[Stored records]

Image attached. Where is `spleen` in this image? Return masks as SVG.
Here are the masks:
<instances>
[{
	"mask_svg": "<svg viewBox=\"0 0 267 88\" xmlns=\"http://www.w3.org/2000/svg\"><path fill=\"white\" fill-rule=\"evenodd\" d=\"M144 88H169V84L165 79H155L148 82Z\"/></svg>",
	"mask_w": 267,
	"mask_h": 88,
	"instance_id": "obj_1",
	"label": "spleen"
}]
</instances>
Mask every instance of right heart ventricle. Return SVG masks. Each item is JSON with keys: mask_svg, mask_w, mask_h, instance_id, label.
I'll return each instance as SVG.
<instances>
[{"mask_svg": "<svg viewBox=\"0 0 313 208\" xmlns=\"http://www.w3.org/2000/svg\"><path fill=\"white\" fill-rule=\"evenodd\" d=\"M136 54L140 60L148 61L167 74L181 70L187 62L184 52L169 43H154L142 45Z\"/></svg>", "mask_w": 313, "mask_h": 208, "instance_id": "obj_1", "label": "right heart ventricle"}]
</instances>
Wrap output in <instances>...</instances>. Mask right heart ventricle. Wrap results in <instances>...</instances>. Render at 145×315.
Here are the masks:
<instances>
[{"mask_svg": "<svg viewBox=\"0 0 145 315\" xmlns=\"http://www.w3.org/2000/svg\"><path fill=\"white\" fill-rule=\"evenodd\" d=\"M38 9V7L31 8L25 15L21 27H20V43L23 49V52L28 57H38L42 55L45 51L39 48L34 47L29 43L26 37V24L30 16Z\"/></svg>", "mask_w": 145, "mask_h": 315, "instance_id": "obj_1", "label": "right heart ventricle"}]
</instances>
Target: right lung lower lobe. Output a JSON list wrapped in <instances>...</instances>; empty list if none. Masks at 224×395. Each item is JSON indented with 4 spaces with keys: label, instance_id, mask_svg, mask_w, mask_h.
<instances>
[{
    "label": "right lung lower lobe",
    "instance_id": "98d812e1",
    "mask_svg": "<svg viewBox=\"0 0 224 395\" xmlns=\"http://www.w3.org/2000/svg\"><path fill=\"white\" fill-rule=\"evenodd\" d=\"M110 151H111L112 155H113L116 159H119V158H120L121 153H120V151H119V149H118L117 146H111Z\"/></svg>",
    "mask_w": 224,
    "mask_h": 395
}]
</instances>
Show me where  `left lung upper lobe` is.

---

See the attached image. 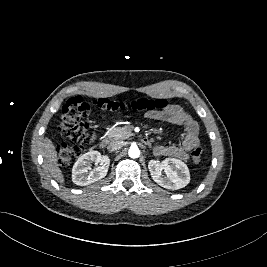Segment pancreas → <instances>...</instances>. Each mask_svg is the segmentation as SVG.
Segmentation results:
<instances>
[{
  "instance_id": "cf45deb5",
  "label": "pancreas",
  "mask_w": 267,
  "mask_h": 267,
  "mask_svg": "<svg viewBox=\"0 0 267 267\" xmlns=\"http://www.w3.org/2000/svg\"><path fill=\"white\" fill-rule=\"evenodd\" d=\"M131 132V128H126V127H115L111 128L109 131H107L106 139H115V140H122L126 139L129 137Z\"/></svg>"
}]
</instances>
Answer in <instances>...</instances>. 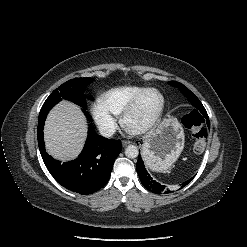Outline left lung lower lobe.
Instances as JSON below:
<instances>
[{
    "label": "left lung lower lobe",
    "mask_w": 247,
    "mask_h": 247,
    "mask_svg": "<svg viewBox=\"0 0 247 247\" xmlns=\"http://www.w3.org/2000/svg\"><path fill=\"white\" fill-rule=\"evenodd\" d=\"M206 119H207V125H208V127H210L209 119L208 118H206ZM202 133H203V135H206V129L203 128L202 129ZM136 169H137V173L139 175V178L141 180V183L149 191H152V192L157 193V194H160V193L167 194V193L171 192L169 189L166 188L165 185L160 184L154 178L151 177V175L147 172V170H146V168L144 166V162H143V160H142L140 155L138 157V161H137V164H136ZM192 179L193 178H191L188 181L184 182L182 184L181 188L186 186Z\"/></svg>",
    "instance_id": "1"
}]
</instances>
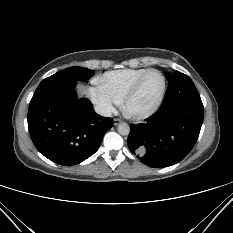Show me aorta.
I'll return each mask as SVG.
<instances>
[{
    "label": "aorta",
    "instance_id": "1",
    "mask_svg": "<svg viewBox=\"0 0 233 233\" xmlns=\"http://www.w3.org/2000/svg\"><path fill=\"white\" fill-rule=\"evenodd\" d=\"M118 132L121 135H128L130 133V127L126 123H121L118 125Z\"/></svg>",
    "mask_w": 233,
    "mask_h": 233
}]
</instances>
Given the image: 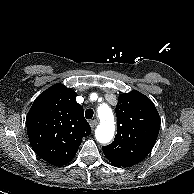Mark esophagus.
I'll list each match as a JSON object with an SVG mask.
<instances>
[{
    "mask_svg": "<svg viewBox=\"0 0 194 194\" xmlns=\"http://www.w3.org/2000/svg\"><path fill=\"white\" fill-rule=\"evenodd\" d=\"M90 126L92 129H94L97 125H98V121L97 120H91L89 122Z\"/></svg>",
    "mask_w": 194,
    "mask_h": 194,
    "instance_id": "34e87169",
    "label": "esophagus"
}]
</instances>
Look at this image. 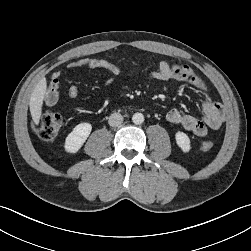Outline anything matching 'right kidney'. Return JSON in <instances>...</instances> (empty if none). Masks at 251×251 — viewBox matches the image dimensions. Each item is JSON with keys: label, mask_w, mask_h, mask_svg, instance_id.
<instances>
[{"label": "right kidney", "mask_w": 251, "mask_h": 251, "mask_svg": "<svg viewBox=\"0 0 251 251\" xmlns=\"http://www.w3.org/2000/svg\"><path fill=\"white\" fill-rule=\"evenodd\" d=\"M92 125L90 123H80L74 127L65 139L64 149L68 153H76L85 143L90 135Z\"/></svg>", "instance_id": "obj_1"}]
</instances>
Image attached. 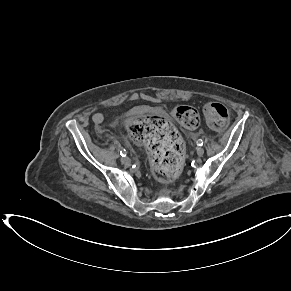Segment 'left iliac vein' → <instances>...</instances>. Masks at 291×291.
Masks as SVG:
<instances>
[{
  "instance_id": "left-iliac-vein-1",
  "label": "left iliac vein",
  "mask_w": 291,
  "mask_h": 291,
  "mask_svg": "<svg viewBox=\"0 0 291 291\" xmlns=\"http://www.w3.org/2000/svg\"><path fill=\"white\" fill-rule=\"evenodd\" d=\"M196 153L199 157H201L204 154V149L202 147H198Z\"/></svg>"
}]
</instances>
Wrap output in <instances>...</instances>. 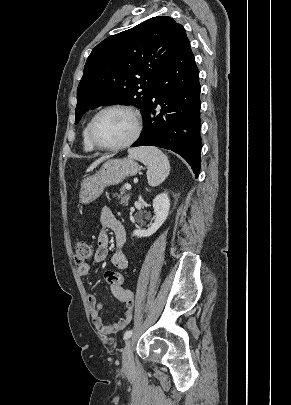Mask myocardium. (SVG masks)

WHAT IS NEEDED: In the part that opens with the line containing "Wrap output in <instances>...</instances>. Mask right" and closes with the line containing "Show me where", replace "Target" with "Structure" and write out those lines with nothing else changed.

THE OUTPUT:
Wrap output in <instances>...</instances>. Mask right heart ventricle. Wrap results in <instances>...</instances>. Render at 145×315.
Here are the masks:
<instances>
[{"mask_svg": "<svg viewBox=\"0 0 145 315\" xmlns=\"http://www.w3.org/2000/svg\"><path fill=\"white\" fill-rule=\"evenodd\" d=\"M38 9V7L31 8L25 15L21 27H20V43L23 49V52L28 57H38L42 55L45 51L39 48L34 47L29 43L26 37V24L30 16Z\"/></svg>", "mask_w": 145, "mask_h": 315, "instance_id": "obj_1", "label": "right heart ventricle"}]
</instances>
Structure: right lung lower lobe. Output a JSON list wrapped in <instances>...</instances>; empty list if none. Masks at 224×395. Each item is JSON indented with 4 spaces with keys: label, instance_id, mask_svg, mask_w, mask_h.
<instances>
[{
    "label": "right lung lower lobe",
    "instance_id": "98d812e1",
    "mask_svg": "<svg viewBox=\"0 0 224 395\" xmlns=\"http://www.w3.org/2000/svg\"><path fill=\"white\" fill-rule=\"evenodd\" d=\"M110 151H111L112 155H113L116 159H119V158H120L121 153H120V151H119V149H118L117 146H111Z\"/></svg>",
    "mask_w": 224,
    "mask_h": 395
}]
</instances>
Show me where  `left lung upper lobe` is.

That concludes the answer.